Notice that the function /from_spherical/ is simply the easiest way to define the spherical coordinates.

I get the following output:

|
⎡∂_θ│sin(θ)│⋅∂ᵩ⎤
⎢∂ᵣ,───,───────────⎥
⎢    r 2⎥
⎣         r⋅sin (θ)⎦
|

SymPy doesn't know that in /theta/'s range of values its /sin(theta)/ is always positive, this is the reason why it does not get simplified.

I have only tried the spherical coordinates, but this should work with any coordinate transformation in three dimensions. It should not be too complicated to generalize this to any dimension.

That's why I would like coordinate systems to be instances of a class, and not classes themselves. It is really uncomfortable to define a new class for every new coordinate system.

On Thursday, November 27, 2014 7:17:49 AM UTC+1, Aaron Meurer wrote:

    On Tue, Nov 25, 2014 at 1:58 AM, Francesco Bonazzi
    <franz....@gmail.com <javascript:>> wrote:
    >
    >
    > On Wednesday, November 19, 2014 11:17:24 PM UTC+1, Jason Moore
    wrote:
    >>
    >> Sachin Joglekar developed the vector package this past summer.
    I was his
    >> GSoC mentor on the project. You can check out this implemented
    of the
    >> Cartesian coordinate system:
    >>
    >>
    https://github.com/sympy/sympy/blob/master/sympy/vector/coordsysrect.py
    <https://github.com/sympy/sympy/blob/master/sympy/vector/coordsysrect.py>

    >
    >
    > In sympy.diffgeom coordinate systems are defined as instances of
    the
    > CoordSystem class, once more coordinate systems are defined, the
    > transformation rules are set using the connect_to method:
    >
    > In [1]: from sympy.diffgeom import *
    >
    > In [2]: r, theta, phi = symbols('r theta phi', positive=True)
    >
    > In [4]: M = Manifold('M', 3)
    >
    > In [5]: P = Patch('P', M)
    >
    > In [7]: rect = CoordSystem('rect', P, ['x', 'y', 'z'])
    >
    > In [8]: spherical = CoordSystem('spherical', P, ['r', 'theta',
    'phi'])
    >
    > In [9]: spherical.connect_to(rect, [r, theta, phi],
    [r*sin(phi)*cos(theta),
    > r*sin(phi)*sin(theta), r*cos(phi)], inverse=False)
    >
    >
    > I put inverse=False in the last line, because SymPy's solvers
    are unable to
    > reverse the spherical-to-rect transformation.
    >
    > Manifold and Patch are some boilerplate, Manifold specifies the
    space you're
    > considering, while Patch is a connected subspace of the
    manifold.

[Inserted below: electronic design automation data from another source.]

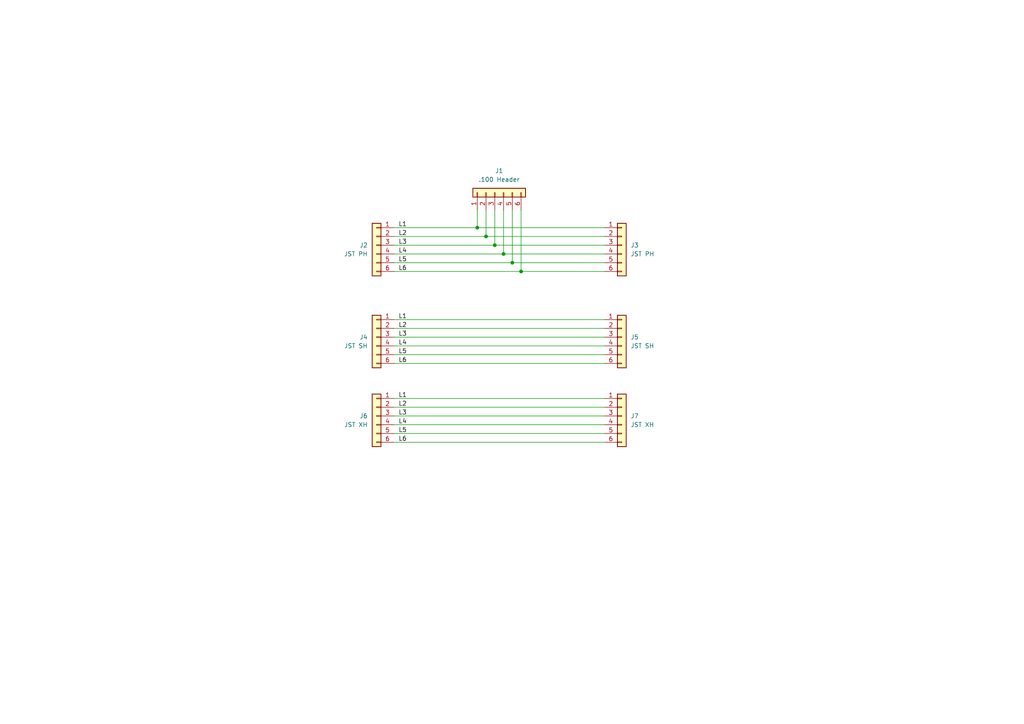
<source format=kicad_sch>
(kicad_sch
	(version 20231120)
	(generator "eeschema")
	(generator_version "8.0")
	(uuid "e74c0946-88d1-4cfa-a54e-8c2a8e0404ed")
	(paper "A4")
	(title_block
		(title "JST Spy Gig")
		(date "2024-03-12")
		(rev "A")
	)
	
	(junction
		(at 146.05 73.66)
		(diameter 0)
		(color 0 0 0 0)
		(uuid "00ad6fbf-14f4-4563-b270-c17ec9bb8d3d")
	)
	(junction
		(at 140.97 68.58)
		(diameter 0)
		(color 0 0 0 0)
		(uuid "7e295ad0-98fa-4e8a-8416-bf261668e8cc")
	)
	(junction
		(at 138.43 66.04)
		(diameter 0)
		(color 0 0 0 0)
		(uuid "aeac2bc9-fa5e-46d0-9d60-d6071d787e59")
	)
	(junction
		(at 148.59 76.2)
		(diameter 0)
		(color 0 0 0 0)
		(uuid "da3ea08c-1727-4be3-b9e9-8ebe38b78b8a")
	)
	(junction
		(at 143.51 71.12)
		(diameter 0)
		(color 0 0 0 0)
		(uuid "ead39ca6-85c7-474a-80b1-0e0a567b2883")
	)
	(junction
		(at 151.13 78.74)
		(diameter 0)
		(color 0 0 0 0)
		(uuid "f553324f-d13b-4dfe-913a-c249c7170907")
	)
	(wire
		(pts
			(xy 114.3 100.33) (xy 175.26 100.33)
		)
		(stroke
			(width 0)
			(type default)
		)
		(uuid "05938771-675e-49a3-adbe-15e5a72270bc")
	)
	(wire
		(pts
			(xy 114.3 76.2) (xy 148.59 76.2)
		)
		(stroke
			(width 0)
			(type default)
		)
		(uuid "09f05208-2285-4c52-81ea-ccc6394c8207")
	)
	(wire
		(pts
			(xy 114.3 123.19) (xy 175.26 123.19)
		)
		(stroke
			(width 0)
			(type default)
		)
		(uuid "11c7c2a2-f62b-4916-a28c-4dc45d160b56")
	)
	(wire
		(pts
			(xy 148.59 60.96) (xy 148.59 76.2)
		)
		(stroke
			(width 0)
			(type default)
		)
		(uuid "15206fbe-b991-4a6a-8308-65fa71f3a0b4")
	)
	(wire
		(pts
			(xy 151.13 78.74) (xy 175.26 78.74)
		)
		(stroke
			(width 0)
			(type default)
		)
		(uuid "15b17ee0-f289-4b9e-b636-607aa4107ac7")
	)
	(wire
		(pts
			(xy 138.43 60.96) (xy 138.43 66.04)
		)
		(stroke
			(width 0)
			(type default)
		)
		(uuid "381fe510-19b9-45e2-861a-77e0dd25f3e8")
	)
	(wire
		(pts
			(xy 114.3 78.74) (xy 151.13 78.74)
		)
		(stroke
			(width 0)
			(type default)
		)
		(uuid "38e88fc1-ef63-43fc-80e8-11fd7a07e3a4")
	)
	(wire
		(pts
			(xy 114.3 97.79) (xy 175.26 97.79)
		)
		(stroke
			(width 0)
			(type default)
		)
		(uuid "44da73cb-a65e-420b-8f4d-9a5b0e1773a9")
	)
	(wire
		(pts
			(xy 114.3 92.71) (xy 175.26 92.71)
		)
		(stroke
			(width 0)
			(type default)
		)
		(uuid "53b99e0e-585f-4962-902f-05f944fe0ed5")
	)
	(wire
		(pts
			(xy 114.3 120.65) (xy 175.26 120.65)
		)
		(stroke
			(width 0)
			(type default)
		)
		(uuid "5608c258-c071-40ce-97c7-e422a6d6d712")
	)
	(wire
		(pts
			(xy 114.3 118.11) (xy 175.26 118.11)
		)
		(stroke
			(width 0)
			(type default)
		)
		(uuid "6059e73e-2f43-413b-a95c-75dc448d00ad")
	)
	(wire
		(pts
			(xy 114.3 115.57) (xy 175.26 115.57)
		)
		(stroke
			(width 0)
			(type default)
		)
		(uuid "6881546b-94ed-480f-b300-8831ca495e46")
	)
	(wire
		(pts
			(xy 140.97 68.58) (xy 175.26 68.58)
		)
		(stroke
			(width 0)
			(type default)
		)
		(uuid "6a1bbc6b-e4f8-4cd6-88f6-46db63838b31")
	)
	(wire
		(pts
			(xy 114.3 95.25) (xy 175.26 95.25)
		)
		(stroke
			(width 0)
			(type default)
		)
		(uuid "6ae3a988-16c0-4ec9-9742-cf83b6b323ab")
	)
	(wire
		(pts
			(xy 138.43 66.04) (xy 175.26 66.04)
		)
		(stroke
			(width 0)
			(type default)
		)
		(uuid "77bf0cb2-fb9d-4dec-b808-735466901d48")
	)
	(wire
		(pts
			(xy 114.3 128.27) (xy 175.26 128.27)
		)
		(stroke
			(width 0)
			(type default)
		)
		(uuid "835b4ba8-bdf4-434d-953d-c3c58e281d06")
	)
	(wire
		(pts
			(xy 114.3 102.87) (xy 175.26 102.87)
		)
		(stroke
			(width 0)
			(type default)
		)
		(uuid "868f1166-5bab-4a17-a3fd-e907e0671a67")
	)
	(wire
		(pts
			(xy 114.3 68.58) (xy 140.97 68.58)
		)
		(stroke
			(width 0)
			(type default)
		)
		(uuid "929699c2-1996-4d89-be4f-fd07c5feeb60")
	)
	(wire
		(pts
			(xy 114.3 66.04) (xy 138.43 66.04)
		)
		(stroke
			(width 0)
			(type default)
		)
		(uuid "9d9dc21d-0eb2-4d29-82fa-54cd9d24e870")
	)
	(wire
		(pts
			(xy 114.3 73.66) (xy 146.05 73.66)
		)
		(stroke
			(width 0)
			(type default)
		)
		(uuid "9e9a52df-5a7d-47e7-b6a5-126545e9b524")
	)
	(wire
		(pts
			(xy 148.59 76.2) (xy 175.26 76.2)
		)
		(stroke
			(width 0)
			(type default)
		)
		(uuid "b2241111-13df-42d2-856d-75e6a1b7c6a4")
	)
	(wire
		(pts
			(xy 140.97 60.96) (xy 140.97 68.58)
		)
		(stroke
			(width 0)
			(type default)
		)
		(uuid "bf217a1b-40b0-47b8-a0b4-684732ab1419")
	)
	(wire
		(pts
			(xy 143.51 60.96) (xy 143.51 71.12)
		)
		(stroke
			(width 0)
			(type default)
		)
		(uuid "bfd5699a-20b1-43a9-bb86-ea0481893fe7")
	)
	(wire
		(pts
			(xy 114.3 105.41) (xy 175.26 105.41)
		)
		(stroke
			(width 0)
			(type default)
		)
		(uuid "c116b470-d602-420e-ae3d-d9625ec095c9")
	)
	(wire
		(pts
			(xy 114.3 125.73) (xy 175.26 125.73)
		)
		(stroke
			(width 0)
			(type default)
		)
		(uuid "c2163d85-1bc5-4223-bcac-de94c315e0b6")
	)
	(wire
		(pts
			(xy 114.3 71.12) (xy 143.51 71.12)
		)
		(stroke
			(width 0)
			(type default)
		)
		(uuid "c966d8d3-8fd3-4f95-a618-dee3e158ae67")
	)
	(wire
		(pts
			(xy 146.05 60.96) (xy 146.05 73.66)
		)
		(stroke
			(width 0)
			(type default)
		)
		(uuid "d5df349b-7ecd-411e-8215-fc5daf90905c")
	)
	(wire
		(pts
			(xy 151.13 60.96) (xy 151.13 78.74)
		)
		(stroke
			(width 0)
			(type default)
		)
		(uuid "d73dda7d-57ac-4274-9c1c-707608a89236")
	)
	(wire
		(pts
			(xy 143.51 71.12) (xy 175.26 71.12)
		)
		(stroke
			(width 0)
			(type default)
		)
		(uuid "f01626c3-51e9-4ddc-a5fa-5b053ce93453")
	)
	(wire
		(pts
			(xy 146.05 73.66) (xy 175.26 73.66)
		)
		(stroke
			(width 0)
			(type default)
		)
		(uuid "f63789a7-c416-451a-99d5-578ac7494d06")
	)
	(label "L4"
		(at 115.57 73.66 0)
		(fields_autoplaced yes)
		(effects
			(font
				(size 1.27 1.27)
			)
			(justify left bottom)
		)
		(uuid "058adcfb-b602-4358-ad6e-be6bca6049ea")
	)
	(label "L3"
		(at 115.57 97.79 0)
		(fields_autoplaced yes)
		(effects
			(font
				(size 1.27 1.27)
			)
			(justify left bottom)
		)
		(uuid "1645d9b1-5eee-4d5a-a4cf-6b64e70488f7")
	)
	(label "L1"
		(at 115.57 92.71 0)
		(fields_autoplaced yes)
		(effects
			(font
				(size 1.27 1.27)
			)
			(justify left bottom)
		)
		(uuid "24c24726-19ec-4904-a389-9b5af6839ad7")
	)
	(label "L2"
		(at 115.57 68.58 0)
		(fields_autoplaced yes)
		(effects
			(font
				(size 1.27 1.27)
			)
			(justify left bottom)
		)
		(uuid "2507aad3-cf65-437c-a181-bc51bc171fcb")
	)
	(label "L3"
		(at 115.57 120.65 0)
		(fields_autoplaced yes)
		(effects
			(font
				(size 1.27 1.27)
			)
			(justify left bottom)
		)
		(uuid "2804d43d-8c72-4524-ab56-3ace2474c0e5")
	)
	(label "L5"
		(at 115.57 125.73 0)
		(fields_autoplaced yes)
		(effects
			(font
				(size 1.27 1.27)
			)
			(justify left bottom)
		)
		(uuid "50183b20-71b3-4245-bf7b-2c63bb501858")
	)
	(label "L2"
		(at 115.57 118.11 0)
		(fields_autoplaced yes)
		(effects
			(font
				(size 1.27 1.27)
			)
			(justify left bottom)
		)
		(uuid "5545ec5c-241b-4524-bf25-6de9bdfde910")
	)
	(label "L6"
		(at 115.57 78.74 0)
		(fields_autoplaced yes)
		(effects
			(font
				(size 1.27 1.27)
			)
			(justify left bottom)
		)
		(uuid "57b4e816-078c-4a74-a970-4bf94dc7a44f")
	)
	(label "L5"
		(at 115.57 102.87 0)
		(fields_autoplaced yes)
		(effects
			(font
				(size 1.27 1.27)
			)
			(justify left bottom)
		)
		(uuid "592f6579-2b4d-4f4c-919e-aa0012353afc")
	)
	(label "L4"
		(at 115.57 100.33 0)
		(fields_autoplaced yes)
		(effects
			(font
				(size 1.27 1.27)
			)
			(justify left bottom)
		)
		(uuid "5d1f8b2f-ba9e-4000-99ff-6680bfec8e35")
	)
	(label "L1"
		(at 115.57 66.04 0)
		(fields_autoplaced yes)
		(effects
			(font
				(size 1.27 1.27)
			)
			(justify left bottom)
		)
		(uuid "771886ec-e1b3-4dce-b30e-0d6086f54b00")
	)
	(label "L1"
		(at 115.57 115.57 0)
		(fields_autoplaced yes)
		(effects
			(font
				(size 1.27 1.27)
			)
			(justify left bottom)
		)
		(uuid "7bd81161-b4a7-441b-b8e2-336fed2cceb4")
	)
	(label "L3"
		(at 115.57 71.12 0)
		(fields_autoplaced yes)
		(effects
			(font
				(size 1.27 1.27)
			)
			(justify left bottom)
		)
		(uuid "9803b3f0-4f2e-4b8e-963e-628fc51dccce")
	)
	(label "L6"
		(at 115.57 105.41 0)
		(fields_autoplaced yes)
		(effects
			(font
				(size 1.27 1.27)
			)
			(justify left bottom)
		)
		(uuid "9ccdc033-4b9a-4ae4-a1af-2bbe30cd9ef7")
	)
	(label "L4"
		(at 115.57 123.19 0)
		(fields_autoplaced yes)
		(effects
			(font
				(size 1.27 1.27)
			)
			(justify left bottom)
		)
		(uuid "d38dba49-6b74-4b66-89d3-c9fdcc8be586")
	)
	(label "L6"
		(at 115.57 128.27 0)
		(fields_autoplaced yes)
		(effects
			(font
				(size 1.27 1.27)
			)
			(justify left bottom)
		)
		(uuid "e22106d7-0b2f-45b0-b752-7b748c5b7d00")
	)
	(label "L5"
		(at 115.57 76.2 0)
		(fields_autoplaced yes)
		(effects
			(font
				(size 1.27 1.27)
			)
			(justify left bottom)
		)
		(uuid "fb1398d9-cfcc-4987-bea6-470e332bbf40")
	)
	(label "L2"
		(at 115.57 95.25 0)
		(fields_autoplaced yes)
		(effects
			(font
				(size 1.27 1.27)
			)
			(justify left bottom)
		)
		(uuid "fd1ea634-4139-4c24-b9ea-da81f312b780")
	)
	(symbol
		(lib_id "Connector_Generic:Conn_01x06")
		(at 180.34 97.79 0)
		(unit 1)
		(exclude_from_sim no)
		(in_bom yes)
		(on_board yes)
		(dnp no)
		(uuid "0fecad06-c96d-42e6-8302-378d26c435d5")
		(property "Reference" "J5"
			(at 182.88 97.7899 0)
			(effects
				(font
					(size 1.27 1.27)
				)
				(justify left)
			)
		)
		(property "Value" "JST SH"
			(at 182.88 100.3299 0)
			(effects
				(font
					(size 1.27 1.27)
				)
				(justify left)
			)
		)
		(property "Footprint" "Connector_JST:JST_SH_BM06B-SRSS-TB_1x06-1MP_P1.00mm_Vertical"
			(at 180.34 97.79 0)
			(effects
				(font
					(size 1.27 1.27)
				)
				(hide yes)
			)
		)
		(property "Datasheet" "~"
			(at 180.34 97.79 0)
			(effects
				(font
					(size 1.27 1.27)
				)
				(hide yes)
			)
		)
		(property "Description" "Generic connector, single row, 01x06, script generated (kicad-library-utils/schlib/autogen/connector/)"
			(at 180.34 97.79 0)
			(effects
				(font
					(size 1.27 1.27)
				)
				(hide yes)
			)
		)
		(pin "3"
			(uuid "827fd2d7-3ee6-40e3-83a0-17c24c89a9b4")
		)
		(pin "6"
			(uuid "afaa092f-4b0b-4302-82f6-103205842c55")
		)
		(pin "5"
			(uuid "aea59177-77b8-4a0e-bf64-09b4fc691512")
		)
		(pin "4"
			(uuid "b3c9a710-6003-419f-8910-9f375990d060")
		)
		(pin "2"
			(uuid "0967912b-349d-4b96-adbd-4db5ab18fea7")
		)
		(pin "1"
			(uuid "99a2c80d-070a-4c71-b117-5871f2afb35c")
		)
		(instances
			(project "JST-jigs"
				(path "/e74c0946-88d1-4cfa-a54e-8c2a8e0404ed"
					(reference "J5")
					(unit 1)
				)
			)
		)
	)
	(symbol
		(lib_id "Connector_Generic:Conn_01x06")
		(at 143.51 55.88 90)
		(unit 1)
		(exclude_from_sim no)
		(in_bom yes)
		(on_board yes)
		(dnp no)
		(fields_autoplaced yes)
		(uuid "29d03256-3285-4965-aaef-4338cde88db6")
		(property "Reference" "J1"
			(at 144.78 49.53 90)
			(effects
				(font
					(size 1.27 1.27)
				)
			)
		)
		(property "Value" ".100 Header"
			(at 144.78 52.07 90)
			(effects
				(font
					(size 1.27 1.27)
				)
			)
		)
		(property "Footprint" "Connector_PinHeader_2.54mm:PinHeader_1x06_P2.54mm_Vertical"
			(at 143.51 55.88 0)
			(effects
				(font
					(size 1.27 1.27)
				)
				(hide yes)
			)
		)
		(property "Datasheet" "~"
			(at 143.51 55.88 0)
			(effects
				(font
					(size 1.27 1.27)
				)
				(hide yes)
			)
		)
		(property "Description" "Generic connector, single row, 01x06, script generated (kicad-library-utils/schlib/autogen/connector/)"
			(at 143.51 55.88 0)
			(effects
				(font
					(size 1.27 1.27)
				)
				(hide yes)
			)
		)
		(pin "3"
			(uuid "8f01e4d9-2528-4c52-abcf-a9e749064821")
		)
		(pin "6"
			(uuid "274fafcc-3956-456f-912a-22b6c7871768")
		)
		(pin "5"
			(uuid "2ee46299-458d-4187-91e0-27095ef1bcf7")
		)
		(pin "4"
			(uuid "d47447c6-aa6d-4026-af7b-a2356d0d0882")
		)
		(pin "2"
			(uuid "02fbf7c2-4ea3-4c04-bd4b-d8230009c489")
		)
		(pin "1"
			(uuid "19757527-f245-41fd-9851-ac07e930576d")
		)
		(instances
			(project "JST-jigs"
				(path "/e74c0946-88d1-4cfa-a54e-8c2a8e0404ed"
					(reference "J1")
					(unit 1)
				)
			)
		)
	)
	(symbol
		(lib_id "Connector_Generic:Conn_01x06")
		(at 109.22 97.79 0)
		(mirror y)
		(unit 1)
		(exclude_from_sim no)
		(in_bom yes)
		(on_board yes)
		(dnp no)
		(uuid "54d8c0e5-dc3a-4248-965a-6270e926e1e4")
		(property "Reference" "J4"
			(at 106.68 97.7899 0)
			(effects
				(font
					(size 1.27 1.27)
				)
				(justify left)
			)
		)
		(property "Value" "JST SH"
			(at 106.68 100.3299 0)
			(effects
				(font
					(size 1.27 1.27)
				)
				(justify left)
			)
		)
		(property "Footprint" "Connector_JST:JST_SH_BM06B-SRSS-TB_1x06-1MP_P1.00mm_Vertical"
			(at 109.22 97.79 0)
			(effects
				(font
					(size 1.27 1.27)
				)
				(hide yes)
			)
		)
		(property "Datasheet" "~"
			(at 109.22 97.79 0)
			(effects
				(font
					(size 1.27 1.27)
				)
				(hide yes)
			)
		)
		(property "Description" "Generic connector, single row, 01x06, script generated (kicad-library-utils/schlib/autogen/connector/)"
			(at 109.22 97.79 0)
			(effects
				(font
					(size 1.27 1.27)
				)
				(hide yes)
			)
		)
		(pin "3"
			(uuid "0f8af51d-1837-4ab1-8baa-ecd3055b1c84")
		)
		(pin "6"
			(uuid "f6483bea-91a1-4e6d-b9df-433c8d803791")
		)
		(pin "5"
			(uuid "4d5aa4af-0af7-4fc8-85e4-ddee30a34cec")
		)
		(pin "4"
			(uuid "a07309c9-738d-48c7-bbfb-fb8d07812a4b")
		)
		(pin "2"
			(uuid "de934cbe-fea2-4bd8-91b7-e067d84cf557")
		)
		(pin "1"
			(uuid "ba0b078b-7b4c-48a2-9594-2df5ebb5fd9a")
		)
		(instances
			(project "JST-jigs"
				(path "/e74c0946-88d1-4cfa-a54e-8c2a8e0404ed"
					(reference "J4")
					(unit 1)
				)
			)
		)
	)
	(symbol
		(lib_id "Connector_Generic:Conn_01x06")
		(at 109.22 120.65 0)
		(mirror y)
		(unit 1)
		(exclude_from_sim no)
		(in_bom yes)
		(on_board yes)
		(dnp no)
		(uuid "a823b96d-8eb5-42fc-a3f8-c5deceb5b1e1")
		(property "Reference" "J6"
			(at 106.68 120.6499 0)
			(effects
				(font
					(size 1.27 1.27)
				)
				(justify left)
			)
		)
		(property "Value" "JST XH"
			(at 106.68 123.1899 0)
			(effects
				(font
					(size 1.27 1.27)
				)
				(justify left)
			)
		)
		(property "Footprint" "Connector_JST:JST_XH_B6B-XH-AM_1x06_P2.50mm_Vertical"
			(at 109.22 120.65 0)
			(effects
				(font
					(size 1.27 1.27)
				)
				(hide yes)
			)
		)
		(property "Datasheet" "~"
			(at 109.22 120.65 0)
			(effects
				(font
					(size 1.27 1.27)
				)
				(hide yes)
			)
		)
		(property "Description" "Generic connector, single row, 01x06, script generated (kicad-library-utils/schlib/autogen/connector/)"
			(at 109.22 120.65 0)
			(effects
				(font
					(size 1.27 1.27)
				)
				(hide yes)
			)
		)
		(pin "3"
			(uuid "de6ee5ef-448b-405b-94db-7a50f66cd86b")
		)
		(pin "6"
			(uuid "e03e342a-2d74-4d7d-9bac-74215bf8fdf0")
		)
		(pin "5"
			(uuid "3cae7fc7-b6eb-4e32-9837-9dfd00729d2e")
		)
		(pin "4"
			(uuid "b7a45e0d-1902-48e3-8f93-cb4aa8fcc7c5")
		)
		(pin "2"
			(uuid "5aa376e0-ec6f-4c15-a4aa-07ea0698413d")
		)
		(pin "1"
			(uuid "401e836d-67f1-4f90-ad14-273081c07cae")
		)
		(instances
			(project "JST-jigs"
				(path "/e74c0946-88d1-4cfa-a54e-8c2a8e0404ed"
					(reference "J6")
					(unit 1)
				)
			)
		)
	)
	(symbol
		(lib_id "Connector_Generic:Conn_01x06")
		(at 180.34 120.65 0)
		(unit 1)
		(exclude_from_sim no)
		(in_bom yes)
		(on_board yes)
		(dnp no)
		(uuid "d36a2bd8-f021-43da-a4b4-1f756cbbab24")
		(property "Reference" "J7"
			(at 182.88 120.6499 0)
			(effects
				(font
					(size 1.27 1.27)
				)
				(justify left)
			)
		)
		(property "Value" "JST XH"
			(at 182.88 123.1899 0)
			(effects
				(font
					(size 1.27 1.27)
				)
				(justify left)
			)
		)
		(property "Footprint" "Connector_JST:JST_XH_B6B-XH-AM_1x06_P2.50mm_Vertical"
			(at 180.34 120.65 0)
			(effects
				(font
					(size 1.27 1.27)
				)
				(hide yes)
			)
		)
		(property "Datasheet" "~"
			(at 180.34 120.65 0)
			(effects
				(font
					(size 1.27 1.27)
				)
				(hide yes)
			)
		)
		(property "Description" "Generic connector, single row, 01x06, script generated (kicad-library-utils/schlib/autogen/connector/)"
			(at 180.34 120.65 0)
			(effects
				(font
					(size 1.27 1.27)
				)
				(hide yes)
			)
		)
		(pin "3"
			(uuid "6671b71a-dac7-4545-afa8-ded6dd1452a9")
		)
		(pin "6"
			(uuid "5d53538c-63f1-4089-b233-d9e8652ec67e")
		)
		(pin "5"
			(uuid "a8383078-af5d-4f48-b101-5993fa5da53e")
		)
		(pin "4"
			(uuid "dd3153a5-0d57-48bf-b4a5-2a68f64e1526")
		)
		(pin "2"
			(uuid "d2dfa62f-b96f-4cf5-8e3c-f6fb6a826b92")
		)
		(pin "1"
			(uuid "51fc1364-b4ca-4e11-9be9-29638aed2480")
		)
		(instances
			(project "JST-jigs"
				(path "/e74c0946-88d1-4cfa-a54e-8c2a8e0404ed"
					(reference "J7")
					(unit 1)
				)
			)
		)
	)
	(symbol
		(lib_id "Connector_Generic:Conn_01x06")
		(at 180.34 71.12 0)
		(unit 1)
		(exclude_from_sim no)
		(in_bom yes)
		(on_board yes)
		(dnp no)
		(uuid "db549ae4-b966-4bb1-8509-5c70b25afd80")
		(property "Reference" "J3"
			(at 182.88 71.1199 0)
			(effects
				(font
					(size 1.27 1.27)
				)
				(justify left)
			)
		)
		(property "Value" "JST PH"
			(at 182.88 73.6599 0)
			(effects
				(font
					(size 1.27 1.27)
				)
				(justify left)
			)
		)
		(property "Footprint" "Connector_JST:JST_PH_B6B-PH-K_1x06_P2.00mm_Vertical"
			(at 180.34 71.12 0)
			(effects
				(font
					(size 1.27 1.27)
				)
				(hide yes)
			)
		)
		(property "Datasheet" "~"
			(at 180.34 71.12 0)
			(effects
				(font
					(size 1.27 1.27)
				)
				(hide yes)
			)
		)
		(property "Description" "Generic connector, single row, 01x06, script generated (kicad-library-utils/schlib/autogen/connector/)"
			(at 180.34 71.12 0)
			(effects
				(font
					(size 1.27 1.27)
				)
				(hide yes)
			)
		)
		(pin "3"
			(uuid "0de78059-f497-410e-88c0-55dc6fa91cf7")
		)
		(pin "6"
			(uuid "7110c17f-e101-44f3-9624-c379b265f7a8")
		)
		(pin "5"
			(uuid "c21e737b-119f-42e8-b962-a5900b9db6eb")
		)
		(pin "4"
			(uuid "3cb15f03-a4d5-4781-aeb2-a22caefe27eb")
		)
		(pin "2"
			(uuid "fe67015d-4820-4c81-aa78-9532e9080e0e")
		)
		(pin "1"
			(uuid "32110fce-150f-49bf-a761-3a8b2b62e764")
		)
		(instances
			(project "JST-jigs"
				(path "/e74c0946-88d1-4cfa-a54e-8c2a8e0404ed"
					(reference "J3")
					(unit 1)
				)
			)
		)
	)
	(symbol
		(lib_id "Connector_Generic:Conn_01x06")
		(at 109.22 71.12 0)
		(mirror y)
		(unit 1)
		(exclude_from_sim no)
		(in_bom yes)
		(on_board yes)
		(dnp no)
		(uuid "e9ea5fe3-5eef-4a0e-a65a-0e4f4f33b522")
		(property "Reference" "J2"
			(at 106.68 71.1199 0)
			(effects
				(font
					(size 1.27 1.27)
				)
				(justify left)
			)
		)
		(property "Value" "JST PH"
			(at 106.68 73.6599 0)
			(effects
				(font
					(size 1.27 1.27)
				)
				(justify left)
			)
		)
		(property "Footprint" "Connector_JST:JST_PH_B6B-PH-K_1x06_P2.00mm_Vertical"
			(at 109.22 71.12 0)
			(effects
				(font
					(size 1.27 1.27)
				)
				(hide yes)
			)
		)
		(property "Datasheet" "~"
			(at 109.22 71.12 0)
			(effects
				(font
					(size 1.27 1.27)
				)
				(hide yes)
			)
		)
		(property "Description" "Generic connector, single row, 01x06, script generated (kicad-library-utils/schlib/autogen/connector/)"
			(at 109.22 71.12 0)
			(effects
				(font
					(size 1.27 1.27)
				)
				(hide yes)
			)
		)
		(pin "3"
			(uuid "df87fb1b-bf37-4b85-838d-4d8ac5becf81")
		)
		(pin "6"
			(uuid "22888092-19f8-4558-8af3-7446679b7bbd")
		)
		(pin "5"
			(uuid "b3f616ee-3f94-4a88-a17c-b74db8cd8c83")
		)
		(pin "4"
			(uuid "1d461293-8250-4e06-96d8-5db947318ac1")
		)
		(pin "2"
			(uuid "c06a6fef-b7e3-4942-84e7-b3d1c50e9c20")
		)
		(pin "1"
			(uuid "8caebb4d-d3aa-4d47-afbf-f23ce861898a")
		)
		(instances
			(project "JST-jigs"
				(path "/e74c0946-88d1-4cfa-a54e-8c2a8e0404ed"
					(reference "J2")
					(unit 1)
				)
			)
		)
	)
	(sheet_instances
		(path "/"
			(page "1")
		)
	)
)
</source>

Patch is
    > used because on some manifolds there does not exist a
    homeomorphism to a
    > coordinate system (e.g. on the sphere).
    >
    > I think that some algorithmic code could be shared between the
    vector and
    > the diffgeom modules.

    +1 to that, especially if we can avoid hard-coding things and just
    let
    solve() compute things (similar to how sympy.stats works).